One of the choices of what to do is likely to be
"just leave it alone" - in that case, you pass id
as the parameter.
Suppose you're searching for some kind of solution to a puzzle where you make a move at each turn. You start with a candidate position pos. At each stage there is a list of possible transformations you could make to pos (eg. sliding a piece in the puzzle). In a functional language it's natural to represent transformations as functions so now you can make a list of moves using a list of functions. If "doing nothing" is a legal move in this puzzle, then you would represent that with id. If you didn't do that then you'd need to handle "doing nothing" as a special case that works differently from "doing something". By using id you can handle all cases uniformly in a single list.
This is probably the reason why almost all uses of id exist. To handle "doing nothing" uniformly with "doing something".
For a different sort of answer:
I'll often do this when chaining multiple functions via composition:
foo = id
. bar
. baz
. etc
over
foo = bar
. baz
. etc
It keeps things easier to edit. One can do similar things with other 'zero' elements, such as
foo = return
>>= bar
>>= baz
foos = []
++ bars
++ bazs
Since we are finding nice applications of id. Here, have a palindrome :)

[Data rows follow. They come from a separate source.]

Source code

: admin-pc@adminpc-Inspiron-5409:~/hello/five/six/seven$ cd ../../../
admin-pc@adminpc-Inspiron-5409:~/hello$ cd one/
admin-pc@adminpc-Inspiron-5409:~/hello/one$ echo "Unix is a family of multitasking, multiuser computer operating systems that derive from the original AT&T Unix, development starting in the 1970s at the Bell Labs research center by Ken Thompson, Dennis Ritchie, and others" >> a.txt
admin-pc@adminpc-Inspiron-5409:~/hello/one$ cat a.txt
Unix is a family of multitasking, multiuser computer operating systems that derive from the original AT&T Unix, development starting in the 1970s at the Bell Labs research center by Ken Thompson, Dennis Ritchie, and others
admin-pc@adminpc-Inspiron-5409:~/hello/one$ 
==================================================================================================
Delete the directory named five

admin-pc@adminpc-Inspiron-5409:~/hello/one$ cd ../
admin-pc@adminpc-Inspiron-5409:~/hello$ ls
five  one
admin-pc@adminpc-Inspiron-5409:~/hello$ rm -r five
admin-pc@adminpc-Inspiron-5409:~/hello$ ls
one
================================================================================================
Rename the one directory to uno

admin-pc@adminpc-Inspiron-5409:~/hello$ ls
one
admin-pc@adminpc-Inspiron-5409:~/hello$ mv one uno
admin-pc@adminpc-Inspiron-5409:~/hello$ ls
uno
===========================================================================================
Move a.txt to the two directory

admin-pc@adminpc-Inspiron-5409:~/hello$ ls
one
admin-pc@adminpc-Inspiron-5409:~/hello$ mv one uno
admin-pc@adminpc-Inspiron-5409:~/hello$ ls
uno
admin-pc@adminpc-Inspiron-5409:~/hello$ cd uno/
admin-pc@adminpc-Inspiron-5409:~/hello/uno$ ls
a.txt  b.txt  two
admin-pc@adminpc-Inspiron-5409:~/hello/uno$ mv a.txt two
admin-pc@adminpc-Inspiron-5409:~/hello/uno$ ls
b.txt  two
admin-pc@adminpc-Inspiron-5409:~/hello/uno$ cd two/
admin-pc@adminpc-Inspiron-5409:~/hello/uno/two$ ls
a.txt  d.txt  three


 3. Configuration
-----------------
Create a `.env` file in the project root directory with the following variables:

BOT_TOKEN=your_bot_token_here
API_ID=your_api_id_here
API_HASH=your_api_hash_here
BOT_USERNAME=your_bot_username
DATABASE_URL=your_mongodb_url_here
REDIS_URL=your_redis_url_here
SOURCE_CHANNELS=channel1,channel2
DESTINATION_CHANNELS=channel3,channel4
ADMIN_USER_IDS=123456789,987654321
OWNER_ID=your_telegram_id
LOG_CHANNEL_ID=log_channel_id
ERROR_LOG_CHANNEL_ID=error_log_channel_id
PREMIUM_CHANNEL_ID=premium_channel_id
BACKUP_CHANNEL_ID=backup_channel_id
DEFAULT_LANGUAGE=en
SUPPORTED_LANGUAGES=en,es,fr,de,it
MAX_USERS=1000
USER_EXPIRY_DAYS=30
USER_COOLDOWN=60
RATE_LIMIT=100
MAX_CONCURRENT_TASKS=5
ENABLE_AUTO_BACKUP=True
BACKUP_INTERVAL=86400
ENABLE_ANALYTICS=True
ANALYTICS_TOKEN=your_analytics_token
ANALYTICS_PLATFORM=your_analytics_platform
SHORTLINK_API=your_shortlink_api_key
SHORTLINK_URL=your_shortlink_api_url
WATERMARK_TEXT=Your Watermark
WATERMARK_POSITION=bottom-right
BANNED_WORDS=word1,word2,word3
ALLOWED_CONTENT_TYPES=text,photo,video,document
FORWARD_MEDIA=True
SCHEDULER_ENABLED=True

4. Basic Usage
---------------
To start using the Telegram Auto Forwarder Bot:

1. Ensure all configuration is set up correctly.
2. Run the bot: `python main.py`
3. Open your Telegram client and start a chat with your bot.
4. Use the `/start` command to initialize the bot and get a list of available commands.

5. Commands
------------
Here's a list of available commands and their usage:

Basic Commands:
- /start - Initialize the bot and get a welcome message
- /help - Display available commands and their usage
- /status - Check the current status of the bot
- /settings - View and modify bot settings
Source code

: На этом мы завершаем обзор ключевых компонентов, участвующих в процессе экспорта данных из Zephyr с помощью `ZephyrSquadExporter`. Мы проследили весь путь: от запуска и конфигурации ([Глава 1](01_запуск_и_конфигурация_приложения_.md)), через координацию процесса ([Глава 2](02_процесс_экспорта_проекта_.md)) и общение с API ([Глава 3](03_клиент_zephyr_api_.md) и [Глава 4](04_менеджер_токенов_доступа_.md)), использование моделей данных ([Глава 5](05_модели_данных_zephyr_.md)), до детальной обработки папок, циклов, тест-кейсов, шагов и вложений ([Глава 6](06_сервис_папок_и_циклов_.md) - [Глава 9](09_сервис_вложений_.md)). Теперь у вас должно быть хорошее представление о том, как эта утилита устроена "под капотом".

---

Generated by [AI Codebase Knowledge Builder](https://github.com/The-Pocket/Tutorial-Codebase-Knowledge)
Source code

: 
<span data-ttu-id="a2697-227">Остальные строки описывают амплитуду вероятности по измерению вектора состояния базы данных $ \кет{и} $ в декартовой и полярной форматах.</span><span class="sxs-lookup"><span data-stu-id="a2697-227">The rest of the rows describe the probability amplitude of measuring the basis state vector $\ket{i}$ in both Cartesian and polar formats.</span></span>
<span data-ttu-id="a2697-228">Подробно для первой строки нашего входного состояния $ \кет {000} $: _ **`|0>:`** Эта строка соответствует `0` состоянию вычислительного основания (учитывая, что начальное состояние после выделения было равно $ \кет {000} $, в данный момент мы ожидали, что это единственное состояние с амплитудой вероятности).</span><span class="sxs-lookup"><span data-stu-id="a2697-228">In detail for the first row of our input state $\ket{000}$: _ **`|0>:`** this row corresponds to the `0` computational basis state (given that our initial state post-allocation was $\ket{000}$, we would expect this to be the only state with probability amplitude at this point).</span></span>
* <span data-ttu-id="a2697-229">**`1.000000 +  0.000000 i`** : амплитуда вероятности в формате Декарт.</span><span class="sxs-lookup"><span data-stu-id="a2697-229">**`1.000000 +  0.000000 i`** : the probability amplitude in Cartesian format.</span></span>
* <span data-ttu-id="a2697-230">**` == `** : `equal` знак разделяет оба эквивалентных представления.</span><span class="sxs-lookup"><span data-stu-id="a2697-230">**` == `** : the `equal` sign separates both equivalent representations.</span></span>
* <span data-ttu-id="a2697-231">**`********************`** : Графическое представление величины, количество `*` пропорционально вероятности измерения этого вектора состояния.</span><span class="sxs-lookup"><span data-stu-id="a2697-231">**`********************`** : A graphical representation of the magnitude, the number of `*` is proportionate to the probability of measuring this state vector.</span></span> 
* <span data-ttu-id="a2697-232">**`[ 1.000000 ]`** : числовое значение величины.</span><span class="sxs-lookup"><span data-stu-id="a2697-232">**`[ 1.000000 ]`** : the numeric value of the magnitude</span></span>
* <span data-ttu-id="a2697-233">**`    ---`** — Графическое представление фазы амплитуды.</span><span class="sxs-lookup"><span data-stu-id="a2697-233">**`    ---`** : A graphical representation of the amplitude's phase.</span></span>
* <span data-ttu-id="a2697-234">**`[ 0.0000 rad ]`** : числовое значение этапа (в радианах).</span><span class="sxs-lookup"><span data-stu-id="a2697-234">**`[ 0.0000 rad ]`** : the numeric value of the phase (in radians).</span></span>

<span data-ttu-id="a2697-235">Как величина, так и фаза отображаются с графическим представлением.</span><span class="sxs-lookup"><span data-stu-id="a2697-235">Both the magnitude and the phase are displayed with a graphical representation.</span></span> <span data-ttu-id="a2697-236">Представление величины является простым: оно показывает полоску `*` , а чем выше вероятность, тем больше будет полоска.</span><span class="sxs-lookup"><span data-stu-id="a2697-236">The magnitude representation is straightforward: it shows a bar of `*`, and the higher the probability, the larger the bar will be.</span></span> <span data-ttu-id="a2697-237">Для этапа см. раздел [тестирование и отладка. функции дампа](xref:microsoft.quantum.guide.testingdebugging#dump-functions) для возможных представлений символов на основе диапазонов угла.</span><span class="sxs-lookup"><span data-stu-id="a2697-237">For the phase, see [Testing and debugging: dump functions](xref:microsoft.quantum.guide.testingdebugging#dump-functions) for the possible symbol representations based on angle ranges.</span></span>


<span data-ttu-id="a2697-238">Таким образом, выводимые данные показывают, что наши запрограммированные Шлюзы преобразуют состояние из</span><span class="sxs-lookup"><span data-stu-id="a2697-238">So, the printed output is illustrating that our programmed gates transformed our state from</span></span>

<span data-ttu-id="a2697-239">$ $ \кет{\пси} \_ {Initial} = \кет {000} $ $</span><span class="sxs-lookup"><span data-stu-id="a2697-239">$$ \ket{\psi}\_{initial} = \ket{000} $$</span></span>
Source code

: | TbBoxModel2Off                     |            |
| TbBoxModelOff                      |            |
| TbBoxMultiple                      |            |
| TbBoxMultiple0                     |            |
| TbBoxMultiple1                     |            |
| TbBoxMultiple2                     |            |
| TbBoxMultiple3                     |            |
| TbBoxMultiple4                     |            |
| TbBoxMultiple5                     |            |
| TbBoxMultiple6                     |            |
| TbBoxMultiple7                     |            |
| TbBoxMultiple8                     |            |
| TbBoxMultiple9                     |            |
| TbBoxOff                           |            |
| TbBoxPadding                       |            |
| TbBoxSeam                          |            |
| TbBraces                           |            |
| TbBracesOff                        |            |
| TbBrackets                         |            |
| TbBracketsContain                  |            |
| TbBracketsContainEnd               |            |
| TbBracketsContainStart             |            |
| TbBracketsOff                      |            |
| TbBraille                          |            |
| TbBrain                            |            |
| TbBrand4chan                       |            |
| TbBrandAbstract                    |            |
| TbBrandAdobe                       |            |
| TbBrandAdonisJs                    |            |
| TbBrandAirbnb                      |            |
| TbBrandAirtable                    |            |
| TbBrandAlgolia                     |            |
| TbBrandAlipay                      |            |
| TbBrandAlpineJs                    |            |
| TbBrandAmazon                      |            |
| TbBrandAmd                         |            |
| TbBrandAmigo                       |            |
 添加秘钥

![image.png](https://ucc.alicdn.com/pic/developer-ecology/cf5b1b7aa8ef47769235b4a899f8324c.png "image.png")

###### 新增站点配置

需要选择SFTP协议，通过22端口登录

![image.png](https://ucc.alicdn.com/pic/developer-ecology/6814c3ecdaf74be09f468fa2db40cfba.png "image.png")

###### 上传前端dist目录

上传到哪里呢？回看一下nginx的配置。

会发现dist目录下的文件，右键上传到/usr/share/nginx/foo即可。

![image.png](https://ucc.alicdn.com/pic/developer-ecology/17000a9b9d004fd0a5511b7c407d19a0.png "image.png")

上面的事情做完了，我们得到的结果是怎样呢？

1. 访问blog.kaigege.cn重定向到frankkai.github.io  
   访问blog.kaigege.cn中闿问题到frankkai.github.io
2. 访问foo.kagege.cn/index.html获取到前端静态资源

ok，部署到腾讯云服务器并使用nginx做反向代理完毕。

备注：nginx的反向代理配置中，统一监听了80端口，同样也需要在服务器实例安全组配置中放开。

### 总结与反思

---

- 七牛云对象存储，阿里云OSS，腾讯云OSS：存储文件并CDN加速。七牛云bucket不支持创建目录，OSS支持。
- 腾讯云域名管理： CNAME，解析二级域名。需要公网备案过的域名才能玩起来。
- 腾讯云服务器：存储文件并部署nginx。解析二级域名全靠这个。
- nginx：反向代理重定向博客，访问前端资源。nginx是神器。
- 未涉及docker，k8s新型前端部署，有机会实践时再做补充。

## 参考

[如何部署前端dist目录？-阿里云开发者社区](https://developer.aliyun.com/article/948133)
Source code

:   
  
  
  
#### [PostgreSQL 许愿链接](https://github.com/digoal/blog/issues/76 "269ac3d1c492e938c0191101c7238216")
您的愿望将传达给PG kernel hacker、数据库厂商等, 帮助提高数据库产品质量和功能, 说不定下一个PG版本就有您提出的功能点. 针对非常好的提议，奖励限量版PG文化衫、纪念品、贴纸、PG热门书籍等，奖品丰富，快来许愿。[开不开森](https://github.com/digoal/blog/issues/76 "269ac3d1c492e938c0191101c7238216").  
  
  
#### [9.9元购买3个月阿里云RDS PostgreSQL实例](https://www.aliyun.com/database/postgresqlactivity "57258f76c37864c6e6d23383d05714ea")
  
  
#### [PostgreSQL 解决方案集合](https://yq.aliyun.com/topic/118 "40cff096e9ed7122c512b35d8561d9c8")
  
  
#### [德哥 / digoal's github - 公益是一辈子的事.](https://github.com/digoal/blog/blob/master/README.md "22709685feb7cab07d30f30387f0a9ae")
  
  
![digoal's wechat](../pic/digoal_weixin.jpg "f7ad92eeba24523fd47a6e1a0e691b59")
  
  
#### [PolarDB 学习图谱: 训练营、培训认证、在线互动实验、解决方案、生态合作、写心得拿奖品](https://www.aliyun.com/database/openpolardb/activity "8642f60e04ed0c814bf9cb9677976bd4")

import Control.Applicative
pal :: [a] -> [a]
pal = (++) <$> id <*> reverse
Imagine you are a computer, i.e. you can execute a sequence of steps. Then if I want you to stay in your current state, but I always have to give you an instruction (I cannot just mute and let the time pass), what instruction do I give you? Id is the function created for that, for returning the argument unchanged (in the case of the previous computer the argument would be its state) and for having a name for it. That necessity appears only when you have high order functions, when you operate with functions without considering what's inside them, that forces you to represent symbolically even the "do nothing" implementation. Analogously 0 seen as a quantity of something, is a symbol for the absence of quantity. Actually in Algebra both 0 and id are considered the neutral elements of the operations + and ∘ (function composition) respectively, or more formally:
for all x of type number:
0 + x = x
x + 0 = x
for all f of type function:
id ∘ f = f
f ∘ id = f
I can also help improve your golf score. Instead of using
($)
you can save a single character by using id.
e.g.
zipWith id [(+1), succ] [2,3,4]
An interesting, more than useful result.
Whenever you need to have a function somewhere, but want to do more than just hold its place (with 'undefined' as an example).
It's also useful, as (soon-to-be) Dr. Stewart mentioned above, for when you need to pass a function as an argument to another function:
join = (>>= id)
or as the result of a function:
let f = id in f 10
(presumably, you will edit the above function later to do something more "interesting"... ;)
As others have mentioned, id is a wonderful place-holder for when you need a function somewhere.